We have come to believe and know.....



The Fourteenth Sunday
after Pentecost
Proper 16 - Year B
John 6:56-69

… Jesus asked the twelve, “Do you also wish to go away?” Simon Peter answered him, “Lord, to whom can we go? You have the words of eternal life. We have come to believe and know that you are the Holy One of God.”

Do you remember “One Way - Jesus” T shirts?   Did you ever own one?  I might have, back in the day.

If not, I owned other equally enthusiastic proclamations of my new found Christian faith.  I certainly had friends who wore those T shirts emblazoned with a hand with a single finger pointing to the sky and the words “One Way” and “Jesus” written around it.   

We were converts on a narrow road.  It said more about us, though, than it did about Jesus.

The 1970’s were an interesting decade of spiritual enterprise on the west coast of North America – incense sticks, patchouli oil, LSD, Maharishis and blacklight posters.  The West Coast was full of hippies, even long after hippiedom had begun to wane elsewhere.  Some hippies became Jesus People.  Some Jesus People fell away from the Christian tradition completely. Some of them moved into rigorous Baptist or Pentecostal churches.  Some of those Jesus People gravitated to traditional churches in time and developed a love of historic liturgy and a more nuanced approach to the outside world.  There are now bishops in the Anglican tradition who, if persuaded, might dig around in their boxes of old photos and find one of some long-haired teenager, or young adult, sitting around with his chums on a Vancouver or Seattle park bench in 1974 and wearing a “one way - Jesus” T shirt.

One way.  One thing to do.  One road in or out.  One tool in the toolbox.  One answer to any question.  

You’d do your level best to avoid being in a situation like that.  If one of your adult children were to phone you and say “Dad, I’m in a situation where there appears to be only one thing I can do” you’d later grumble (out loud or to yourself) that this was clearly a result of bad planning.  In a perfect world we keep our options open: right or left, basic or enhanced, paper or plastic, manual or automatic.  We sit back.  We choose.

If the religious offering is one of ideas, then yes.  You pick and choose.  You bash ideas around.  The Gospel is proclaimed in a marketplace, cheek to jowl with other ideas about divinity and morality.  Christian preaching can, and has been over the years, threatening and manipulative – this must be both resisted and repented of.  We deny men and women the integrity of choosing.  Christian "belonging" has often, at the same time, been a matter of following in the footsteps of clan or family.  No choice is ever made.

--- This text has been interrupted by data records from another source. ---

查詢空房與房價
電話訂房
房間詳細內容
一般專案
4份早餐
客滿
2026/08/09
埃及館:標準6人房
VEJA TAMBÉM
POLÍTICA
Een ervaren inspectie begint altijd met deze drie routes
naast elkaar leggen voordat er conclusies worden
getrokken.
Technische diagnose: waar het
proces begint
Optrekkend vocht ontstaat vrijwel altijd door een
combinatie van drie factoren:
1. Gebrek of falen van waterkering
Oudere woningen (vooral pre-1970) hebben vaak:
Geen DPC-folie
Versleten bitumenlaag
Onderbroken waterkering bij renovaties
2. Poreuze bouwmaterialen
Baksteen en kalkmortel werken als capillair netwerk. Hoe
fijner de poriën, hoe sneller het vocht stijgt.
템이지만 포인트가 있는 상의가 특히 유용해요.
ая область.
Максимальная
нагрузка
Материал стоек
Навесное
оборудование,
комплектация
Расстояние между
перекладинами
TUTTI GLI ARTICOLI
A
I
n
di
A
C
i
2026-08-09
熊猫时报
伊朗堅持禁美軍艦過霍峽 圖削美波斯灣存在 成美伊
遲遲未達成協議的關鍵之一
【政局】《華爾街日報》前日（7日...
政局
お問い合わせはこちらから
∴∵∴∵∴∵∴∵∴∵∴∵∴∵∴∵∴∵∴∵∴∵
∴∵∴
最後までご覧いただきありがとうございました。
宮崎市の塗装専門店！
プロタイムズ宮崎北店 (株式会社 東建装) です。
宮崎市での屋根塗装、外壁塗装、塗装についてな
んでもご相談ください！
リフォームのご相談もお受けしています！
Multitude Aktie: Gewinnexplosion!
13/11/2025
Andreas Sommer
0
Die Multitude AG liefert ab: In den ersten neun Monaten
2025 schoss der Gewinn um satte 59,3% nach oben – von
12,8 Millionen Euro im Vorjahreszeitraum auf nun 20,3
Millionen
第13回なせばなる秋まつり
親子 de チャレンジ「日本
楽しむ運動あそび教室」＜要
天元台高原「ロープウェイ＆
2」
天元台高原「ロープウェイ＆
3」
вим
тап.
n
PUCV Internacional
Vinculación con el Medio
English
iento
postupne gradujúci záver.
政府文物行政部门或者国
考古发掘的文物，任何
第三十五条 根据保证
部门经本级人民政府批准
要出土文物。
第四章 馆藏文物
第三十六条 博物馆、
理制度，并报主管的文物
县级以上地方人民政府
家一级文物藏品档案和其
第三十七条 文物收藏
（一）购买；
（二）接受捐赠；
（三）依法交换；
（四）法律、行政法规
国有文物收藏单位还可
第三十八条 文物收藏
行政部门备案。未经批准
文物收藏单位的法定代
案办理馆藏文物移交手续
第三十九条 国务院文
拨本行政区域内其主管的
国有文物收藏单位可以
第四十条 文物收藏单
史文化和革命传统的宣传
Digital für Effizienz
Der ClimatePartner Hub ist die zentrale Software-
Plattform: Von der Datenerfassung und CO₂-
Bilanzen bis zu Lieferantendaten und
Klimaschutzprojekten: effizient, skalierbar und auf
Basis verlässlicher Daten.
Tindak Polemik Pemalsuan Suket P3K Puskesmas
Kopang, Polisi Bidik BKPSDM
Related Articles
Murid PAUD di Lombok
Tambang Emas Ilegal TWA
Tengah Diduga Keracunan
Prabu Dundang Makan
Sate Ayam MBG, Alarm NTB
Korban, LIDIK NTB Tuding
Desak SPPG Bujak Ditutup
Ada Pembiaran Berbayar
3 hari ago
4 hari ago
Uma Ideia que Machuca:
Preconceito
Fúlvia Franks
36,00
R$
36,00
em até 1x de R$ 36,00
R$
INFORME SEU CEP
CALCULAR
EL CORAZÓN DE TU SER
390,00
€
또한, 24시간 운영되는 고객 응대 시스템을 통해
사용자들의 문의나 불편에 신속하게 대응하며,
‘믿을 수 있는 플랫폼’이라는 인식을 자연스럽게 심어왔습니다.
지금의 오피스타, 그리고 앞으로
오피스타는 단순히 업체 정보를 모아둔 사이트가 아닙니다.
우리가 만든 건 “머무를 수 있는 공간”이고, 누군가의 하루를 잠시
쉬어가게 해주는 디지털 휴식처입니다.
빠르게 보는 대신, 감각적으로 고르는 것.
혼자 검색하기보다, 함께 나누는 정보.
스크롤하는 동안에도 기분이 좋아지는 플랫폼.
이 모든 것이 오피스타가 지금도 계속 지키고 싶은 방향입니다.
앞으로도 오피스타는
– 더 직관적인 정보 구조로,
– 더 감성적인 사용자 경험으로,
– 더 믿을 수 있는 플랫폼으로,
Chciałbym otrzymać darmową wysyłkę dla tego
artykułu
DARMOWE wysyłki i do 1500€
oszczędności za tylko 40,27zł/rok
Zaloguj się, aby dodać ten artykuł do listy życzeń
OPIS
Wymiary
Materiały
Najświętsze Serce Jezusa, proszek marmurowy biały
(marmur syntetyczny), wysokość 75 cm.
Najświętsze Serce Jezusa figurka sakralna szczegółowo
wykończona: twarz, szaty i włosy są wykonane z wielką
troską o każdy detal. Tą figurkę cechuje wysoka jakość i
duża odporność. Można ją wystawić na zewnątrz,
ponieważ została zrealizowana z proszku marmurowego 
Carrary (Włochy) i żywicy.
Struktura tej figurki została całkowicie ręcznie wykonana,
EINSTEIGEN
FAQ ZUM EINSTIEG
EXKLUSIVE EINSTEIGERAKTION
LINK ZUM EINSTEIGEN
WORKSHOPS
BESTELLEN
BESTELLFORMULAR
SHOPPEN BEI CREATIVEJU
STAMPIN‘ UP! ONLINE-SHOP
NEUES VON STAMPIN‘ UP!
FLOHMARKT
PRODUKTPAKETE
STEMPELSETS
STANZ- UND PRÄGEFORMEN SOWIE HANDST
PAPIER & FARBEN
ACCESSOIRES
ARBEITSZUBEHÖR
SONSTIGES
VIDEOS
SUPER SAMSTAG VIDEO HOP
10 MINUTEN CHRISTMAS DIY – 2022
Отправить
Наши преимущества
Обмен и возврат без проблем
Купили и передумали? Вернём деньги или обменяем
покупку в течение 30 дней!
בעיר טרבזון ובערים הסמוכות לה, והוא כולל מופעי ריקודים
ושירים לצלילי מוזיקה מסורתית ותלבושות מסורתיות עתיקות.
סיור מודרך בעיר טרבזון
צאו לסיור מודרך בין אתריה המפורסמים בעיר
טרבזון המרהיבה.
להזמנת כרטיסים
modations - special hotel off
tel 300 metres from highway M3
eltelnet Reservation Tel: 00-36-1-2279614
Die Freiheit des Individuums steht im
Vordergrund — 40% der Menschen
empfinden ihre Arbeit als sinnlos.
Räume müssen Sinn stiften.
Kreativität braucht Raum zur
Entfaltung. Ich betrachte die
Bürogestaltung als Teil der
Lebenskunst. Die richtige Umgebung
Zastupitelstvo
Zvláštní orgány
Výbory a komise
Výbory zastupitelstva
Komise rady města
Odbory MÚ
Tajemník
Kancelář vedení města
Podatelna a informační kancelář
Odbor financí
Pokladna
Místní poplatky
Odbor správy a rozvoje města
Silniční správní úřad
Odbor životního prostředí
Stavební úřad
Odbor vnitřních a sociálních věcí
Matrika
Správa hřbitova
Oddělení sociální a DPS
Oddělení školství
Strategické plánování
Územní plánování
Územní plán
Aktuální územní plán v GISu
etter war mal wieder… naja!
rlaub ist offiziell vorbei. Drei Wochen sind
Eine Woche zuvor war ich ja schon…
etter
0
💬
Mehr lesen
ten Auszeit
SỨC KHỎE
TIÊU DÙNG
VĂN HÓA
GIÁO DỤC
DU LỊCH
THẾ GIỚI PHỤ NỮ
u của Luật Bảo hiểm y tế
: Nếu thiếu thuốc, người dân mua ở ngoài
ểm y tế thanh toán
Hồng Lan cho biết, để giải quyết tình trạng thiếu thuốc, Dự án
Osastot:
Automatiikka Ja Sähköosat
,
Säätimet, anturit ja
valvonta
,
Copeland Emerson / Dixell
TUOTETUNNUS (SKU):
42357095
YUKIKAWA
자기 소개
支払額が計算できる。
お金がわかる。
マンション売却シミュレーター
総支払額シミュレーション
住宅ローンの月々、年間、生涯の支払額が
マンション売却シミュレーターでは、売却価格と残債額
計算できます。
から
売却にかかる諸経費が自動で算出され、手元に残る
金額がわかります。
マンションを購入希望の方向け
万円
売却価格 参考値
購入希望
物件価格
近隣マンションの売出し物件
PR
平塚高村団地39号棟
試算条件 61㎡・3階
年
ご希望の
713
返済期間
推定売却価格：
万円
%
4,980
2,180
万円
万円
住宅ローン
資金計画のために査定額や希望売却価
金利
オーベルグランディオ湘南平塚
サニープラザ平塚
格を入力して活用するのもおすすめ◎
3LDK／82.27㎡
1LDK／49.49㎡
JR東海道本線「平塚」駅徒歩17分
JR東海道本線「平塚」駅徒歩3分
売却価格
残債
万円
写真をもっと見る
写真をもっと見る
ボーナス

The treasure in the Gospel message is not the path taken by men and women and their proud ownership of that bit of trail but what God has offered which is, in fact, God and his Kingdom.  The leading edge of what God is doing is the offering of a person, who is, in real terms, God’s own self.  Our Gospel reading this afternoon ends with the smallest subset of Jesus’ hearers – his own twelve disciples - who have not drifted away when the words of Jesus became difficult.

The person of Jesus – their road.  
The Body and Blood of Christ – their nourishment.  
His death and resurrection – their future.  

There is much here to question and much to be troubled about but they remain persuaded.  Their certainty is not that of a newcomer and their presence beside him is no family tradition. Jesus can see the struggle on their faces and so he asks them a question which points to the ever-open exit door.  

“Do you also wish to go away?”
 he asks.  And yet they remain.

“We have come to believe” they say.  

There is no easy answer.  The disciples have struggled and that struggle has been answered positively by experience. 

You men and women here this afternoon deserve the very same space.  Use it well.